**WHAT IS NEEDED**
Copy out all the entries exactly.

* * * * * * * * *

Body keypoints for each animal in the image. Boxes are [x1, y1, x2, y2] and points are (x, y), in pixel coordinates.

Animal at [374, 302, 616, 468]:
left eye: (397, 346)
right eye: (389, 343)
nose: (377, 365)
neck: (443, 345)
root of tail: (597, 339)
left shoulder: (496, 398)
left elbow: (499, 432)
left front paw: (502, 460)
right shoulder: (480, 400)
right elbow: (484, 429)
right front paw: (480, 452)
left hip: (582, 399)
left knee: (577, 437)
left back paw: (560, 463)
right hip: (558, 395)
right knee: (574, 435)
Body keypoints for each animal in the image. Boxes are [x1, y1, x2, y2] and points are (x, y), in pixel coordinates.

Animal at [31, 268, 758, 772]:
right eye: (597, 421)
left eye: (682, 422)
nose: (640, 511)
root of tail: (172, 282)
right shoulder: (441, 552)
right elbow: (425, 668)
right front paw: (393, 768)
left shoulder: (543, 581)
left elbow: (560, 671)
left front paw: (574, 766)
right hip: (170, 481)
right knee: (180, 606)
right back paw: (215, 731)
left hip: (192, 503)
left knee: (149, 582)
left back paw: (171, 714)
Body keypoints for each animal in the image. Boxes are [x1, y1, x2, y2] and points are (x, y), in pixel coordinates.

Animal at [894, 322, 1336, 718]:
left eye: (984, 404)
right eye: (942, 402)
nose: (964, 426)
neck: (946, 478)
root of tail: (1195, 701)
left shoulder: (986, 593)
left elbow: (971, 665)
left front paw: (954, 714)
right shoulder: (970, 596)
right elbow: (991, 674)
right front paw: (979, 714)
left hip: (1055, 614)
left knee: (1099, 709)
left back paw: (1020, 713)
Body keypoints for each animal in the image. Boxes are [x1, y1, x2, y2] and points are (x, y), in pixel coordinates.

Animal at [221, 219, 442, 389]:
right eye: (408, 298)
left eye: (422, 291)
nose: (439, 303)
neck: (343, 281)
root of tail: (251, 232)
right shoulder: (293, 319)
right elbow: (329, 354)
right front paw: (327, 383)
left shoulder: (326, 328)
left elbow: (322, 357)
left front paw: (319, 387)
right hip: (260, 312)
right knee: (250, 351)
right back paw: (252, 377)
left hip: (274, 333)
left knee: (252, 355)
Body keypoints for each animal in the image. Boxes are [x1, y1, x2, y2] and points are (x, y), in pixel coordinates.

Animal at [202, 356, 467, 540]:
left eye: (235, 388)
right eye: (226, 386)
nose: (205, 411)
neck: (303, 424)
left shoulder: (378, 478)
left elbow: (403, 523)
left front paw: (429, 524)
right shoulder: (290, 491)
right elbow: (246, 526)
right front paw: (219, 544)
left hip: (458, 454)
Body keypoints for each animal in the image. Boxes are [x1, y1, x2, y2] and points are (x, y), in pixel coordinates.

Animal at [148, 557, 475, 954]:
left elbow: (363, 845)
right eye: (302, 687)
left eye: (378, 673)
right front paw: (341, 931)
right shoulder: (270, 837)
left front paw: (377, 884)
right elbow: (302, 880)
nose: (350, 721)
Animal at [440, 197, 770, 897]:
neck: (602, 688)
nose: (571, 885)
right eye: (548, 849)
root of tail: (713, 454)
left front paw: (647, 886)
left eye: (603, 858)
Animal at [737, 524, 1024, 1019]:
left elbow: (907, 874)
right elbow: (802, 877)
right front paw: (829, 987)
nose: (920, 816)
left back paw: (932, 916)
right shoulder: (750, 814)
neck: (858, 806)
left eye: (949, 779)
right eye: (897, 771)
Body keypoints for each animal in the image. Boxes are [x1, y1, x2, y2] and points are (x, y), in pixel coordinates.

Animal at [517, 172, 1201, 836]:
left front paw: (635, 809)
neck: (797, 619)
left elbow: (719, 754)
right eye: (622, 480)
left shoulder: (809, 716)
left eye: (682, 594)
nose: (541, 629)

* * * * * * * * *

**THE ANSWER**
Body keypoints for each animal in the image. Boxes are [x1, y1, x2, y2] and points are (x, y), in pixel coordinates.

Animal at [374, 302, 616, 468]:
left eye: (397, 346)
right eye: (389, 343)
nose: (377, 365)
neck: (443, 345)
root of tail: (597, 339)
left shoulder: (496, 398)
left elbow: (499, 432)
left front paw: (502, 460)
right shoulder: (480, 400)
right elbow: (484, 429)
right front paw: (480, 452)
left hip: (582, 399)
left knee: (577, 437)
left back paw: (560, 463)
right hip: (558, 395)
right knee: (574, 435)
Body keypoints for each animal in the image. Boxes are [x1, y1, x2, y2] and points are (x, y), in pixel coordinates.

Animal at [31, 268, 758, 772]:
right eye: (597, 421)
left eye: (682, 422)
nose: (640, 511)
root of tail: (172, 282)
right shoulder: (441, 552)
right elbow: (425, 668)
right front paw: (393, 768)
left shoulder: (543, 581)
left elbow: (560, 671)
left front paw: (574, 766)
right hip: (170, 481)
right knee: (180, 606)
right back paw: (215, 731)
left hip: (192, 503)
left knee: (149, 582)
left back paw: (171, 714)
Body keypoints for each animal in the image. Boxes are [x1, y1, x2, y2] and points are (x, y), in pixel coordinates.

Animal at [894, 322, 1336, 718]:
left eye: (984, 404)
right eye: (942, 402)
nose: (964, 426)
neck: (946, 478)
root of tail: (1195, 701)
left shoulder: (986, 593)
left elbow: (971, 665)
left front paw: (954, 714)
right shoulder: (970, 596)
right elbow: (991, 674)
right front paw: (979, 714)
left hip: (1055, 614)
left knee: (1099, 709)
left back paw: (1020, 713)
Body keypoints for each animal in the image. Boxes are [x1, y1, x2, y2] and points are (x, y), in pixel coordinates.

Animal at [221, 219, 442, 389]:
right eye: (408, 298)
left eye: (422, 291)
nose: (439, 303)
neck: (343, 281)
root of tail: (251, 232)
right shoulder: (293, 319)
right elbow: (329, 354)
right front paw: (327, 383)
left shoulder: (326, 328)
left elbow: (322, 357)
left front paw: (319, 387)
right hip: (260, 312)
right knee: (250, 351)
right back paw: (252, 377)
left hip: (274, 333)
left knee: (252, 355)
Body keypoints for each animal in the image. Boxes are [x1, y1, x2, y2] and points are (x, y), in pixel coordinates.

Animal at [202, 356, 467, 540]:
left eye: (235, 388)
right eye: (226, 386)
nose: (205, 411)
neck: (303, 424)
left shoulder: (378, 478)
left elbow: (403, 523)
left front paw: (429, 524)
right shoulder: (290, 491)
right elbow: (246, 526)
right front paw: (219, 544)
left hip: (458, 454)
Body keypoints for each animal in the image. Boxes are [x1, y1, x2, y2] and points are (x, y), in pixel coordinates.

Animal at [148, 557, 475, 954]:
left elbow: (363, 845)
right eye: (302, 687)
left eye: (378, 673)
right front paw: (341, 931)
right shoulder: (270, 837)
left front paw: (377, 884)
right elbow: (302, 880)
nose: (350, 721)
Animal at [440, 197, 770, 897]:
neck: (602, 688)
nose: (571, 885)
right eye: (548, 849)
root of tail: (713, 454)
left front paw: (647, 886)
left eye: (603, 858)
Animal at [737, 524, 1024, 1019]:
left elbow: (907, 874)
right elbow: (802, 877)
right front paw: (829, 987)
nose: (920, 816)
left back paw: (932, 916)
right shoulder: (750, 814)
neck: (858, 806)
left eye: (949, 779)
right eye: (897, 771)
Body keypoints for each animal in the image. Boxes are [x1, y1, x2, y2] and points are (x, y), in pixel coordinates.

Animal at [517, 172, 1201, 836]:
left front paw: (635, 809)
neck: (797, 619)
left elbow: (719, 754)
right eye: (622, 480)
left shoulder: (809, 716)
left eye: (682, 594)
nose: (541, 629)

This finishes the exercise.